[Information — start]

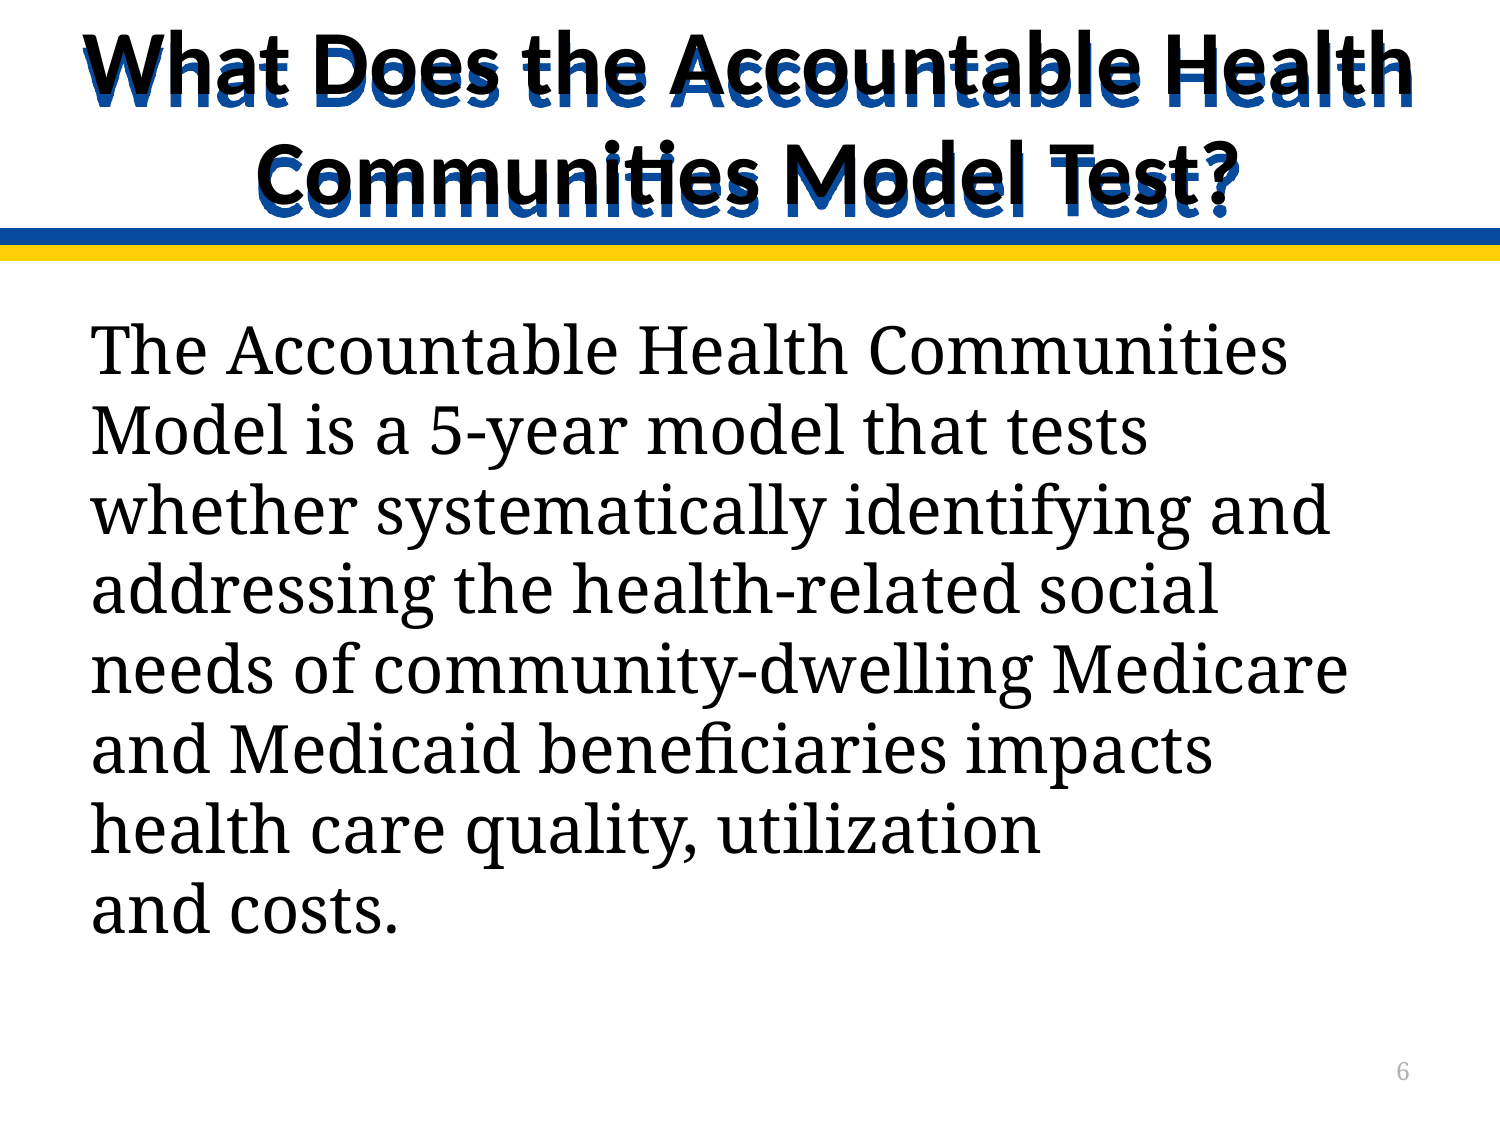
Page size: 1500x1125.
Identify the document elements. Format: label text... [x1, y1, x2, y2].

list The Accountable Health Communities Model is a 5-year model that tests whether systematically identifying and addressing the health-related social needs of community-dwelling Medicare and Medicaid beneficiaries impacts health care quality, utilization and costs. [75, 299, 1425, 1005]
slide_number 6 [1074, 1042, 1425, 1103]
title What Does the Accountable Health Communities Model Test? [0, 0, 1500, 225]
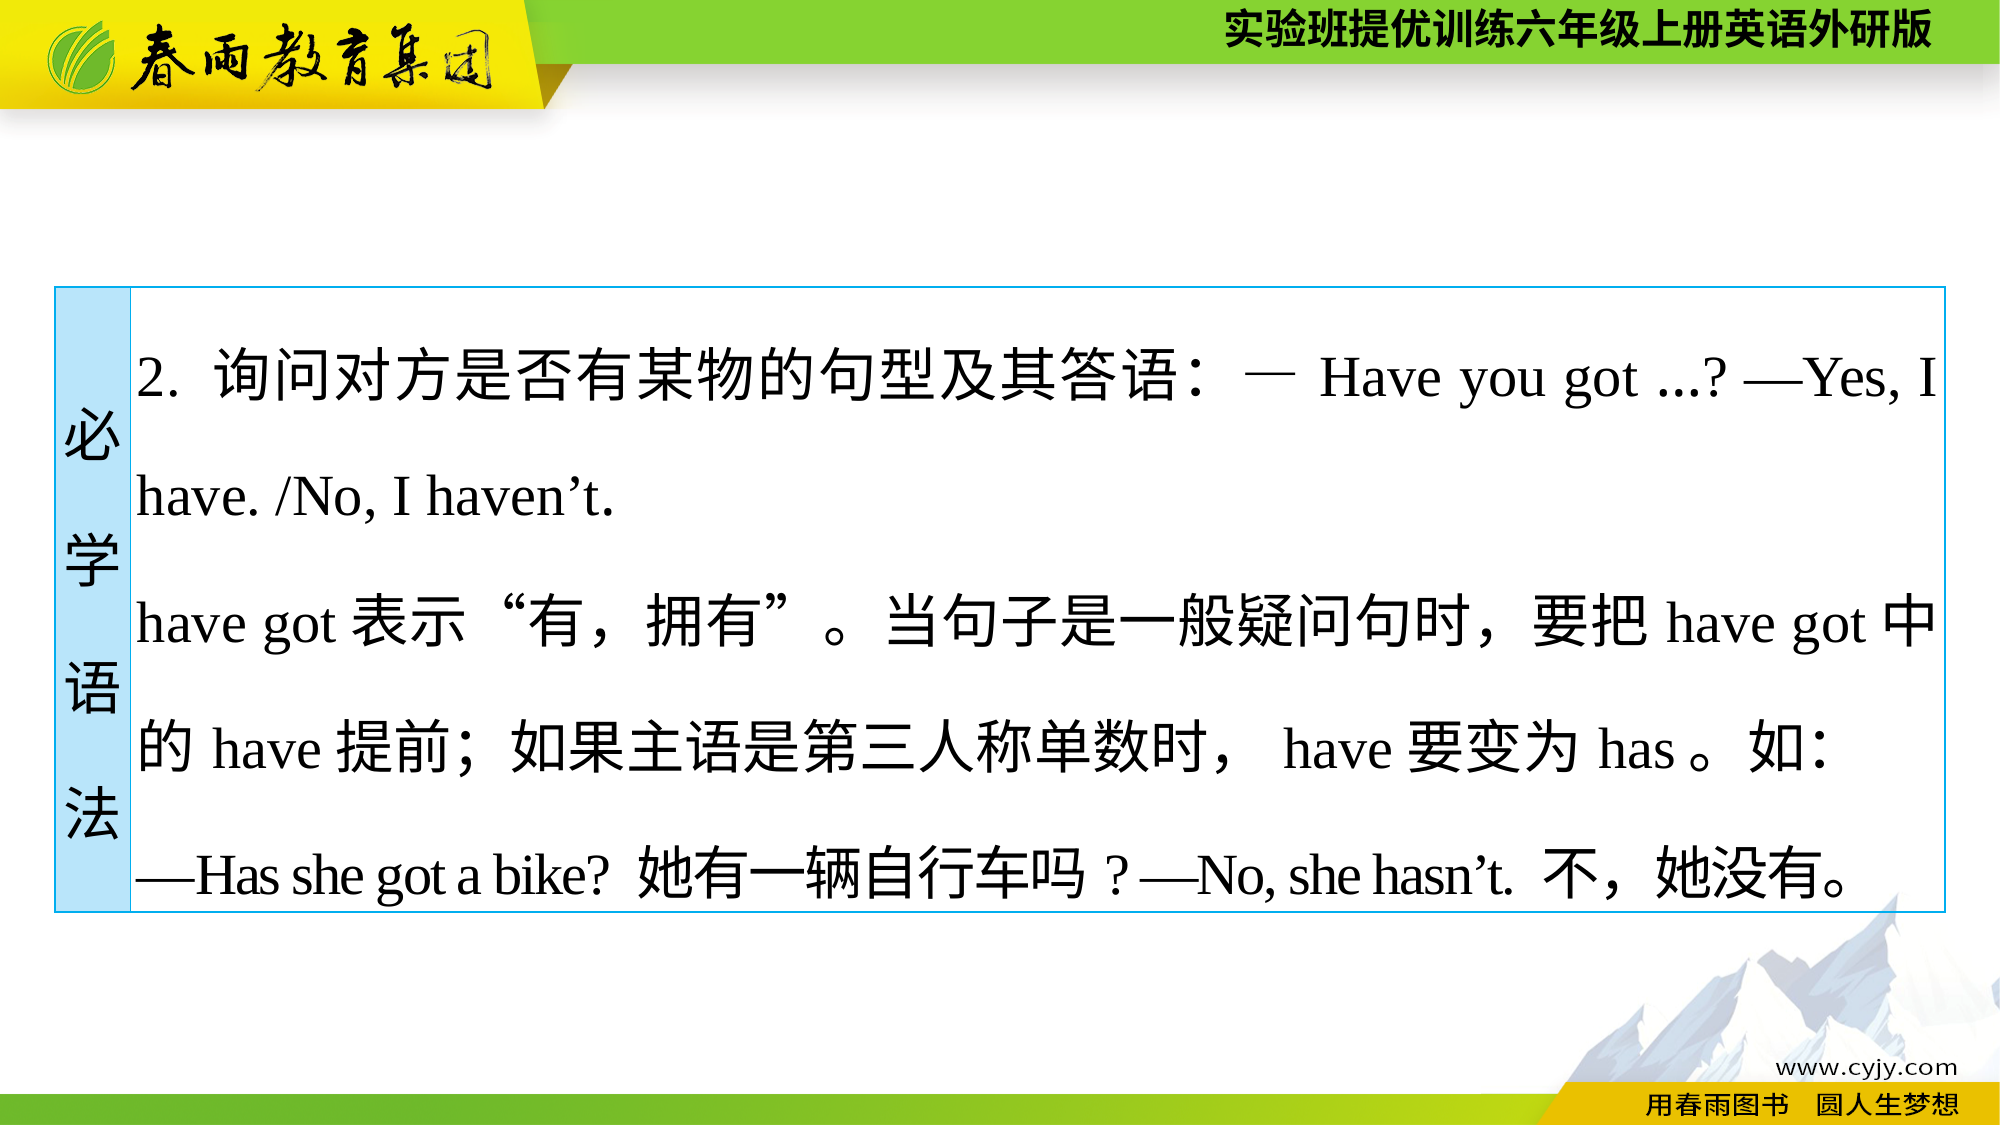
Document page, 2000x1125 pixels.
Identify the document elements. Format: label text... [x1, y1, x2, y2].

table_header 2. 询问对方是否有某物的句型及其答语：—Have you got ...? —Yes, I have. /No, I haven’t. have got表示“有，拥有”。当句子是一般疑问句时，要把have got中的have提前；如果主语是第三人称单数时，have要变为has。如： —Has she got a bike? 她有一辆自行车吗? —No, she hasn’t. 不，她没有。 [131, 288, 1944, 911]
picture [0, 0, 2000, 1125]
table_header 必 学 语 法 [56, 288, 130, 911]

[Information — finish]

Give again, please, precisely the lines that begin the records and run through the line with "Document page, 2000x1125 pixels." in it, keeping both end lines and dropping any pictures.

- Exercise solution
Page size: 1500x1125.
Identify the document elements. Format: label text... [x1, y1, x2, y2].

list The Accountable Health Communities Model is a 5-year model that tests whether systematically identifying and addressing the health-related social needs of community-dwelling Medicare and Medicaid beneficiaries impacts health care quality, utilization and costs. [75, 299, 1425, 1005]
slide_number 6 [1074, 1042, 1425, 1103]
title What Does the Accountable Health Communities Model Test? [0, 0, 1500, 225]
Document page, 2000x1125 pixels.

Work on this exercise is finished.